Henry Walters

Personal information
- Full name: Henry Walters
- Date of birth: 15 March 1925
- Place of birth: Wath upon Dearne, England
- Date of death: 26 June 1994 (aged 69)
- Place of death: Barnsley, England
- Height: 5 ft 9 in (1.75 m)
- Position(s): Wing half; full back;

Youth career
- 0000–1942: Wath Wanderers

Senior career*
- Years: Team / Apps / (Gls)
- 1942–1946: Wolverhampton Wanderers / 0 / (0)
- 1946–1953: Walsall / 254 / (2)
- 1953–1960: Barnsley / 160 / (4)
- Wombwell Sporting Association

Managerial career
- Wombwell Sporting Association (player-manager)

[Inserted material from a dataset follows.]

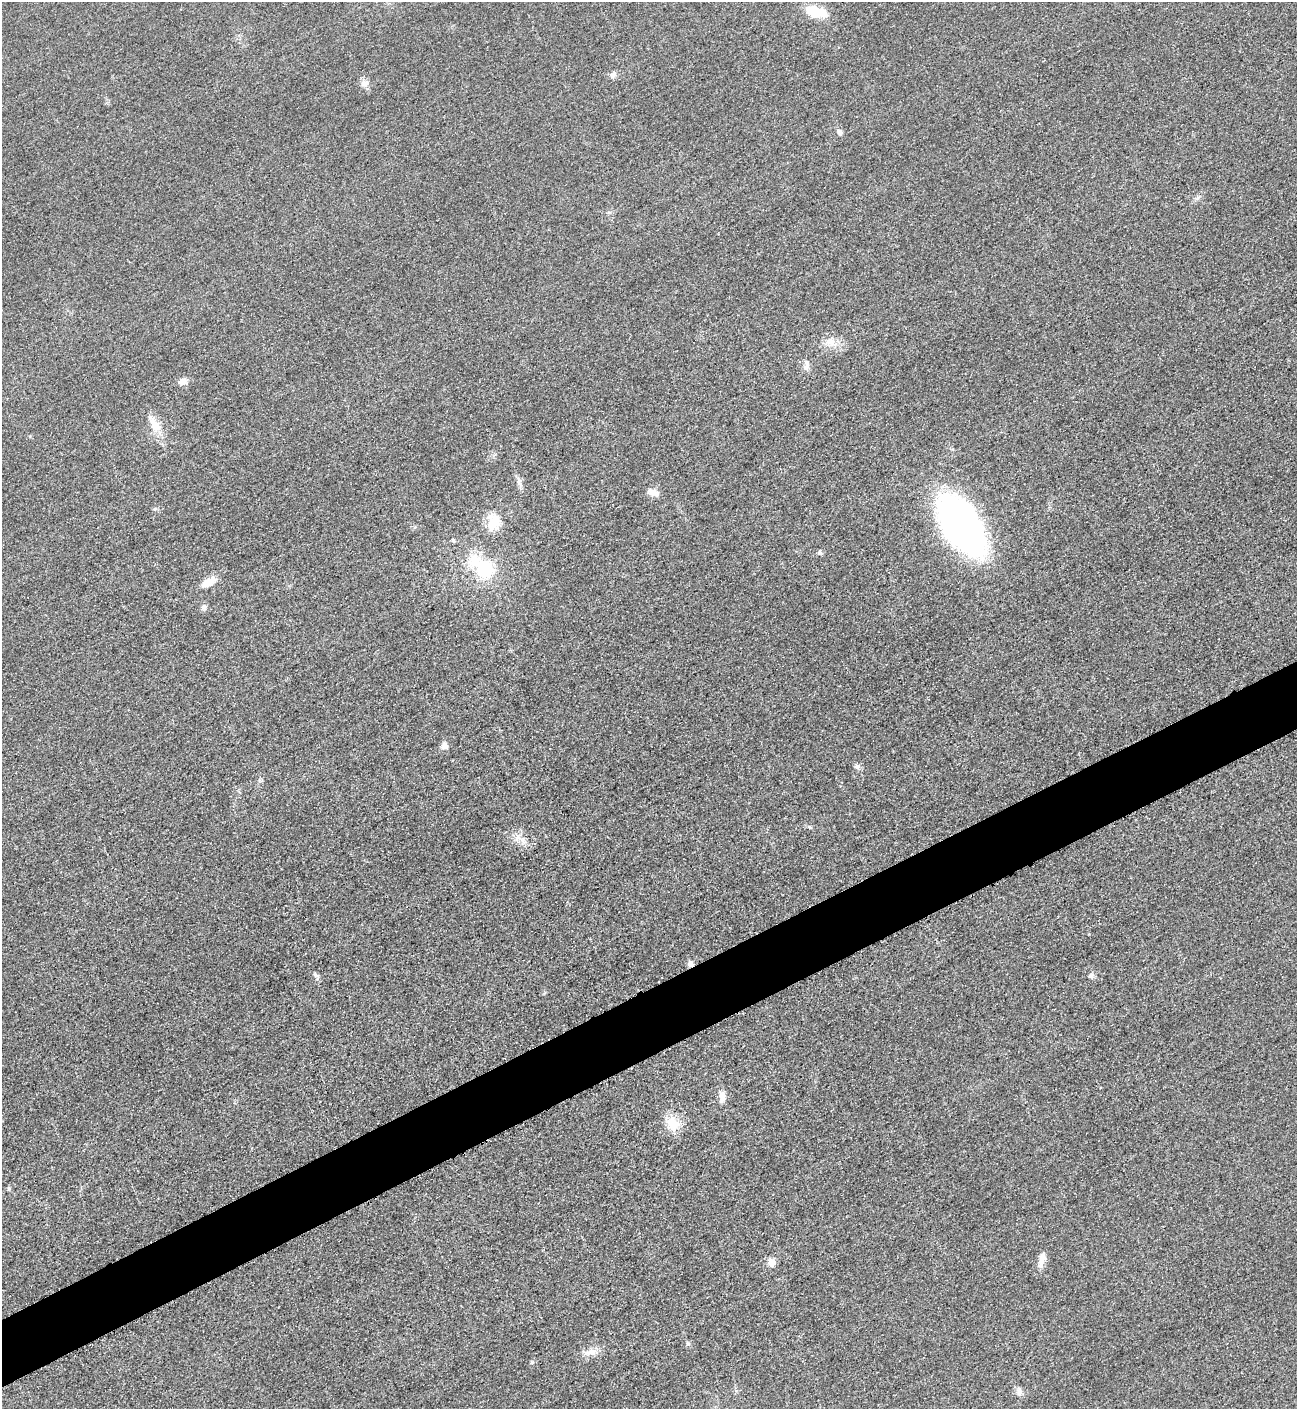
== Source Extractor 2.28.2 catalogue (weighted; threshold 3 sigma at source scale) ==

= Henry Walters (footballer) =

English footballer

Henry Walters (15 March 1925 – 26 June 1994) was an English professional footballer who made over 410 appearances in the Football League for Walsall and Barnsley as a wing half or full back.

== Personal life ==
During the Second World War, while still a teenager, Walters was sent to London to clean up bomb damage. While a part-time professional footballer with Barnsley, he worked as a joiner at Cortonwood Colliery. Walters' son John became a cricketer.